_Work item_
The stretch from the line with "- aus dem Brief geht hervor" through the line with "- abgehende E-mails" in the records below: write it out exactly, and nothing else.

Collected data

:::

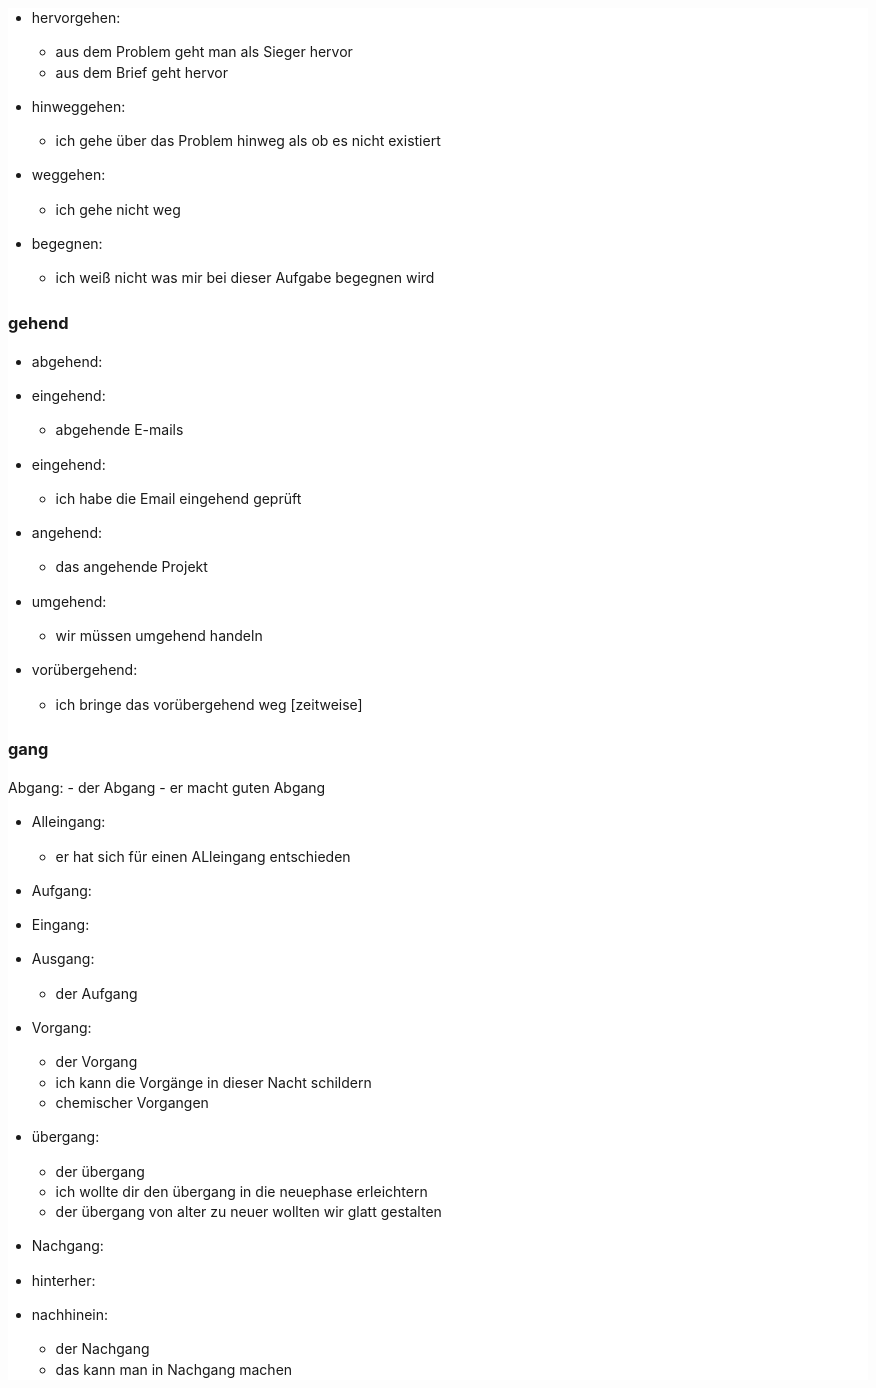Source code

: - hervorgehen:
    - aus dem Problem geht man als Sieger hervor 
    - aus dem Brief geht hervor

- hinweggehen:
    - ich gehe über das Problem hinweg als ob es nicht existiert 

- weggehen:
    - ich gehe nicht weg

- begegnen:
    - ich weiß nicht was mir bei dieser Aufgabe begegnen wird 

### gehend
- abgehend:
- eingehend:
    - abgehende E-mails

- eingehend:
    - ich habe die Email eingehend geprüft 

- angehend:
    - das angehende Projekt 

- umgehend:
	- wir müssen umgehend handeln

- vorübergehend:
    - ich bringe das vorübergehend weg [zeitweise] 

### gang
 Abgang:
    - der Abgang 
    - er macht guten Abgang 

- Alleingang:
    - er hat sich für einen ALleingang entschieden

- Aufgang:
- Eingang:
- Ausgang:
    - der Aufgang

- Vorgang:
    - der Vorgang 
    - ich kann die Vorgänge in dieser Nacht schildern 
    - chemischer Vorgangen

- übergang:
    - der übergang 
    - ich wollte dir den übergang in die neuephase erleichtern 
    - der übergang von alter zu neuer wollten wir glatt gestalten 

- Nachgang:
- hinterher:
- nachhinein:
    - der Nachgang 
    - das kann man in Nachgang machen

:::

_Task response_
    - aus dem Brief geht hervor

- hinweggehen:
    - ich gehe über das Problem hinweg als ob es nicht existiert 

- weggehen:
    - ich gehe nicht weg

- begegnen:
    - ich weiß nicht was mir bei dieser Aufgabe begegnen wird 

### gehend
- abgehend:
- eingehend:
    - abgehende E-mails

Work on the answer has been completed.